Только полынь и не знала своей поры, пахла и при морозе, и разогретая летним солнцем на склонах бугров, и ночью, перебивая запахи всех других трав и цветов, и на утренней заре, сбрызнутая росой, и всегда с неистребимой резкой силой; пахла скорее всего для того, чтобы не дать забыть, что там, за буграми, лежит степь.
Вряд ли где еще была и такая устойчивая полная тишина, когда каждый легкий звук, отраженный водой, — как выстрел, а настоящий выстрел охотника или же сторожа в виноградных садах рушится среди берегов к низовьям реки могучим залпом.

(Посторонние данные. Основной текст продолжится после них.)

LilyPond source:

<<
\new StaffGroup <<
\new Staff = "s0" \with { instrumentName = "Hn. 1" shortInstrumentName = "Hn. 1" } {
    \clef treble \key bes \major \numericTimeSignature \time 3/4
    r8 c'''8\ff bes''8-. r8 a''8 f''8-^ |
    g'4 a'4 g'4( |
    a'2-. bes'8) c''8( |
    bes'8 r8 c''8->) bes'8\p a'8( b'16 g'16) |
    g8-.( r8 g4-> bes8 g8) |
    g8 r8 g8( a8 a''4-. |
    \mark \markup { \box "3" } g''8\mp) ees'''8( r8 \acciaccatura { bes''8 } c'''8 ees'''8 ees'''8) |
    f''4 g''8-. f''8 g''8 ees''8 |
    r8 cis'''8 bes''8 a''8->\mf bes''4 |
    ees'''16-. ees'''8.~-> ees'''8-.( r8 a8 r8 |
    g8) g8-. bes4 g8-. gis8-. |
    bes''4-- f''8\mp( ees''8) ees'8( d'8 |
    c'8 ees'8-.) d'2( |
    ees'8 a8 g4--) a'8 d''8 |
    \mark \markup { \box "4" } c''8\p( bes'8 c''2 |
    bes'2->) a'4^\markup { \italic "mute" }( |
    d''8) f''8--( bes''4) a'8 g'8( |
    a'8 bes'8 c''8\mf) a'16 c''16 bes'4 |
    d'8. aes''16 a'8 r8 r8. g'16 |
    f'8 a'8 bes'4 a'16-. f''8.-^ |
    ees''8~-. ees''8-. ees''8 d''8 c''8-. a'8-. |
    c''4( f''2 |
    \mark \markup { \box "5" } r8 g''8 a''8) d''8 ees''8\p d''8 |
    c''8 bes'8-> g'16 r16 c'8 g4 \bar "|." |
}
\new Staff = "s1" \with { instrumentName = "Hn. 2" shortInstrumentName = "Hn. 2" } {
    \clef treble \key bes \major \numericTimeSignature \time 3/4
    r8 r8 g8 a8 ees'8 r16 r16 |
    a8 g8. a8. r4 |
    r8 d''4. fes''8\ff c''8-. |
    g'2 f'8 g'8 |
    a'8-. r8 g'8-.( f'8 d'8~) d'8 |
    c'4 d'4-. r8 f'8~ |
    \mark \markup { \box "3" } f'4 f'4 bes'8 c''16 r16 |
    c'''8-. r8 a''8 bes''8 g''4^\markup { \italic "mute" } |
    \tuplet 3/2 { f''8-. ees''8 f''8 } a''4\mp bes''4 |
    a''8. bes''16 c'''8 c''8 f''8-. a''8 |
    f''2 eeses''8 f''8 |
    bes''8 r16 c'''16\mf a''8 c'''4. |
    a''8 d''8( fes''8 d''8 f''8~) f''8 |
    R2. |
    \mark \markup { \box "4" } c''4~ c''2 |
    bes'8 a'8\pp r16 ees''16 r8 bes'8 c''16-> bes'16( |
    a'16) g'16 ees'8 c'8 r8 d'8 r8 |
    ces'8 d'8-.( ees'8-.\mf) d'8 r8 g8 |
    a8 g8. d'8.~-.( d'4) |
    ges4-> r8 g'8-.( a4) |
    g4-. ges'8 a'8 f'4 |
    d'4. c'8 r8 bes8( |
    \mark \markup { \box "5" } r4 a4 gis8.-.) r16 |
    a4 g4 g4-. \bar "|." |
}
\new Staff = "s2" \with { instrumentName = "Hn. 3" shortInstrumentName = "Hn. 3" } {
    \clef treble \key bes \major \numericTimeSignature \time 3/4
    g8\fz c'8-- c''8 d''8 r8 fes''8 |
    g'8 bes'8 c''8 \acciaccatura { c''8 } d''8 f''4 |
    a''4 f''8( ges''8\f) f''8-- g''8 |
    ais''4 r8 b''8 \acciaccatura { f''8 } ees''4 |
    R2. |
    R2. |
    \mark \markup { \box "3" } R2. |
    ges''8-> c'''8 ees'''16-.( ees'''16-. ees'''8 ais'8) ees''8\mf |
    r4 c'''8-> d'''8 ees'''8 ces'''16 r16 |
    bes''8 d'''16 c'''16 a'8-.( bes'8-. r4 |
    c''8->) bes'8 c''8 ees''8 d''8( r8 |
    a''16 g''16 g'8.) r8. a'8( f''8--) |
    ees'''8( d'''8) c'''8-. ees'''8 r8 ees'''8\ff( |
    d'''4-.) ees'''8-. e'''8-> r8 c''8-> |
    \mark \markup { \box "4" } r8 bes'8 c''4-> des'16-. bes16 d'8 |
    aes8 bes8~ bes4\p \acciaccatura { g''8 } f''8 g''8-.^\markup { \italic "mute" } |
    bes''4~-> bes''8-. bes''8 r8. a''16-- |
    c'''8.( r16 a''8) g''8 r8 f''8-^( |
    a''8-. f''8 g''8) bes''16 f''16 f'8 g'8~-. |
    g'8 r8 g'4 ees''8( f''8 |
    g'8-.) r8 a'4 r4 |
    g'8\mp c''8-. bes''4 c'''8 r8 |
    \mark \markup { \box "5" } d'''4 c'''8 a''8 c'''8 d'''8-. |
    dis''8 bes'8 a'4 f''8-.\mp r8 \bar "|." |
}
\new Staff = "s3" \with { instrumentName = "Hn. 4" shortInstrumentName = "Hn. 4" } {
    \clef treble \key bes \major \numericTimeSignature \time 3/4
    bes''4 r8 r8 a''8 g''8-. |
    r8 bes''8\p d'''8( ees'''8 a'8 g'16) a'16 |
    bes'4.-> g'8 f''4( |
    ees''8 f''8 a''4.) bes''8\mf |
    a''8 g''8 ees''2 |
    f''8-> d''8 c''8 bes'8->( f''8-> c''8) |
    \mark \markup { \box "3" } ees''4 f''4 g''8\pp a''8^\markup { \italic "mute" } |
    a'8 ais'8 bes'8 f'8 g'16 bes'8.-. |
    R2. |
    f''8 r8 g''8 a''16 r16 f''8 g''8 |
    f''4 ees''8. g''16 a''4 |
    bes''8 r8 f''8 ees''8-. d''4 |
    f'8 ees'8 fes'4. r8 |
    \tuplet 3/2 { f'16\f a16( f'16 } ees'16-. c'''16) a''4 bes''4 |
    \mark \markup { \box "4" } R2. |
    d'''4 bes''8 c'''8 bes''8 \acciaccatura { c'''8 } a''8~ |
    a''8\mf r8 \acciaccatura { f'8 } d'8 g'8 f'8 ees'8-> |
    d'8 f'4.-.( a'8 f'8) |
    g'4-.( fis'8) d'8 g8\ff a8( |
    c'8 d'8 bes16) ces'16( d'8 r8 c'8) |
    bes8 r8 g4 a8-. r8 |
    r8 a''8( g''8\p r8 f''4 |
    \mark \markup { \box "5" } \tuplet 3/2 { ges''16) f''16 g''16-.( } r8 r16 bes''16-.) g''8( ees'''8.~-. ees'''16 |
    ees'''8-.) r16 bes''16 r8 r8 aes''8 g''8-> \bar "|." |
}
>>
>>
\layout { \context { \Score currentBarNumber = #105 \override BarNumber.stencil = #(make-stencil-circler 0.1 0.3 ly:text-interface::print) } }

После этого становится еще тише.
Наконец-то он сможет, поселяясь здесь два года назад, думал Михайлов, остаться и наедине, для большого и длительного разговора с самим собой; у него давно уже не было для этого времени. Столько лет на войне, да и после войны, его окружали люди, столько людей, а теперь, кажется, пришел день и отступить от них на шаг, чтобы на расстоянии и через увеличительное стекло времени вглядеться в их лица… Эта тишина, ночь и прорубь окна, в которой, как вода, переливается звездный мир, и он опять со своими товарищами, как с живыми. Нет ни гранитных памятников, ни могил, зарастающих травой, — они здесь, все вместе. Он знает, что, пока не расскажет о них все, что знает и что должен рассказать, не будет ему покоя. Это как заноза в сердце: с годами она ноет глуше, будто обросла жесткой сумкой, и вдруг опять напоминает о себе острой, нарывающей болью. Нельзя жить с занозой в сердце.
Вчера еще рано было начинать, не остыла земля, а на ней кровь, невозможно было запастись мужеством, чтобы не дрогнул голос. Не высохли слезы матерей и вдов, не подросли сироты. Но сегодня уже самые младшие из них покидают стены детских домов и вытягиваются на шлях. Зарубцовываются и самые страшные раны.
Где же еще и заручиться этим мужеством, в молчаливом спокойствии рассмотреть то, что все время виделось как сквозь багровую пленку и желтый дым, мельтешило перед глазами! Наверху, в мезонине дома, на глянцевой крышке стола белеет тетрадь, а перо ему всегда представлялось плугом на этом поле. Все спит. За светящейся лентой реки, за черной стеной леса — девственная залежь снега.
* * *
Кто сказал, что их больше нет, нет больше? Он давно знал, что надо лишь прислушаться — и опять приблизятся их голоса, а потом и шаги. Явственный и весомый топот их ног — перебежка по сумеречному полю. Звякнул металл. Это, кажется, котелок, но, может быть, и обойма в подсумке. Вот ударил в ноздри знакомый и такой родной, единственный запах. Потная солдатская рубаха пахнет совсем как полынь. А вот оно и поле — старая сухая стерня в клочьях летящего дыма и вечерней мглы, в которой, как в мутных волнах, ныряют каски.